Tom has scurried across the city to be there for Alfie’s final appearance of the day, and already all the effort is worthwhile.

The basilica is breathtaking.

Tom can’t think of any other way to describe it. The beauty of the vast seventeenth-century facade built of pale travertine stone, with its giant Corinthian columns, makes him dizzy.

Then there’s the inside.

The spectacularly arched entrance with its heavenly stained glass just about holds Tom’s eyes before they fix on Michelangelo’s central dome, still the tallest in the world at more than a hundred and thirty-six metres. Then there’s the basilica’s wonderful nave, narthex, portals and bays to feast on, before his favourite visual treat, the main altar, with Bernini’s astonishing bronze baldacchino, a pavilion-like structure that stands almost a hundred feet high and looks even taller.

St Peter’s is visual gluttony. No sense is left unstuffed. No emotion left sober.

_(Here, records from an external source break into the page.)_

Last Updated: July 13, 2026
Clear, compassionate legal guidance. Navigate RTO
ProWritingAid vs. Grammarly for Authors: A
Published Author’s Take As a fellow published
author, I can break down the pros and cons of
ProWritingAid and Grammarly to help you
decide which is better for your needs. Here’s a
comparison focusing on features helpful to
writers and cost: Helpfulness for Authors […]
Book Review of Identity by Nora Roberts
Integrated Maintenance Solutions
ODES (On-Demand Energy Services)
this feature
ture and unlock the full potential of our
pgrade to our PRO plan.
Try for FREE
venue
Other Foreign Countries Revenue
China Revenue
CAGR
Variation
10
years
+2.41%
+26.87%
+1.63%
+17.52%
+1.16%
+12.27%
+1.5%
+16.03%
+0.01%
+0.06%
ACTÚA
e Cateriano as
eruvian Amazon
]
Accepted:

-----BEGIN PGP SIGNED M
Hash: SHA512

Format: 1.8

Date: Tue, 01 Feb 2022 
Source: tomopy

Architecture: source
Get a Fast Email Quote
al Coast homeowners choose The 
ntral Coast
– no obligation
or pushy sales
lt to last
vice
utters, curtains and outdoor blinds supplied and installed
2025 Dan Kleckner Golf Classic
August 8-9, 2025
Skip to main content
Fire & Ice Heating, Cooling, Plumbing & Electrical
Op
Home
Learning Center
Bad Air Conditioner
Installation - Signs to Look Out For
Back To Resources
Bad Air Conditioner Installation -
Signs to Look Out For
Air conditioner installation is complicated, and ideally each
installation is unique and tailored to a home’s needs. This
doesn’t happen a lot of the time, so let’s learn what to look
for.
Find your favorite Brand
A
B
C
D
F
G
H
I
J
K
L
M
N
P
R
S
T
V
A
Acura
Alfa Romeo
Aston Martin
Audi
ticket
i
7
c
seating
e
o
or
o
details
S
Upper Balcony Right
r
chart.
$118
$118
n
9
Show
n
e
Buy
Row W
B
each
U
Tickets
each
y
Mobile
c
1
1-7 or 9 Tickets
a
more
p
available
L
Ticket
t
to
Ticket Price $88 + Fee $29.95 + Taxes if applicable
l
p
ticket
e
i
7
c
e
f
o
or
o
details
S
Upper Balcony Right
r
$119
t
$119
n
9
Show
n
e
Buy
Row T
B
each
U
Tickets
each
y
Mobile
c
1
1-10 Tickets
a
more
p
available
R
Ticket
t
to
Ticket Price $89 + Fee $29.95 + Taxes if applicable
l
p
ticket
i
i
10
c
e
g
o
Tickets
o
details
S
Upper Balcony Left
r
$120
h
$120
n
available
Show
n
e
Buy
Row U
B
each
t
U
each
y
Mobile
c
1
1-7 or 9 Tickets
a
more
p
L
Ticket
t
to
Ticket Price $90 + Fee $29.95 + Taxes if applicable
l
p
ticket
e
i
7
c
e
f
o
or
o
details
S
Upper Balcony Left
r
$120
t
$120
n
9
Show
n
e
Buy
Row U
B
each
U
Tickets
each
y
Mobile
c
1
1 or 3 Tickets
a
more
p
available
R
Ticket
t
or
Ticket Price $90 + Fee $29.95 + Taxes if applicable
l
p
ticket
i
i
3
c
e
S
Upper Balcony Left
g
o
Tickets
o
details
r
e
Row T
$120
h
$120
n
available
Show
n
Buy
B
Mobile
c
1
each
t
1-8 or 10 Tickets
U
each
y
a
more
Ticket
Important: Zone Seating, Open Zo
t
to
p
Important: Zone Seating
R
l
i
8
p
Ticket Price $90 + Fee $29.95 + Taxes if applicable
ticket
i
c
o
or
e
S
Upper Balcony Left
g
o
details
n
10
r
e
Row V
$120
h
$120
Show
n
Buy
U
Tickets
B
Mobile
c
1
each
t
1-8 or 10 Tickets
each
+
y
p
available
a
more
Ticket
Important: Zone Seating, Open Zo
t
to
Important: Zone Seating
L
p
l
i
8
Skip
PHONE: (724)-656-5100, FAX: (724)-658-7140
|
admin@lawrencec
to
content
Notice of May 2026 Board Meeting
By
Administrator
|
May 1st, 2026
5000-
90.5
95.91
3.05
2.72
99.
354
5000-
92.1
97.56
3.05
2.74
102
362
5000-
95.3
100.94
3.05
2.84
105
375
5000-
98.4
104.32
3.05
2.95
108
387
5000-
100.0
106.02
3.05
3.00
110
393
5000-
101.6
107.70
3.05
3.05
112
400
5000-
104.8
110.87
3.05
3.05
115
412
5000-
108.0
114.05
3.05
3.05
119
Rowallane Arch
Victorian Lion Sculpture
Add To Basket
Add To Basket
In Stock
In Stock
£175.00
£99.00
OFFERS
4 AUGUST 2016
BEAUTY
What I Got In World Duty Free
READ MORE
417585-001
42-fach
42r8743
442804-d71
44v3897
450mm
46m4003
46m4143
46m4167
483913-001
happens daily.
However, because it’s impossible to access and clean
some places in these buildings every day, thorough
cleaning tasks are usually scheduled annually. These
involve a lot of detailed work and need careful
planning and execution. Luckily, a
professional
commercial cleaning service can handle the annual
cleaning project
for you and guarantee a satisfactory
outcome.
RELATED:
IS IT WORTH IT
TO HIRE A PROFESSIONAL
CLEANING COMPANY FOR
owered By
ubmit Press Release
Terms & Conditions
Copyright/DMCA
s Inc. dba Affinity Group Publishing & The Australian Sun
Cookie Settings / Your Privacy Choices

Mass is said at altars great and small throughout the cavernous building, so Tom has to search a while before he finds his friend in the relatively modest Chapel of the Blessed Sacrament.

Modest is the wrong word.

The gilded bronze Bernini tabernacle alone is worth more than the entire church that Tom last officiated in.

He kneels with the rest of the congregation and can’t help but feel proud of his tall ginger-haired friend as he works his way gracefully and passionately through the service.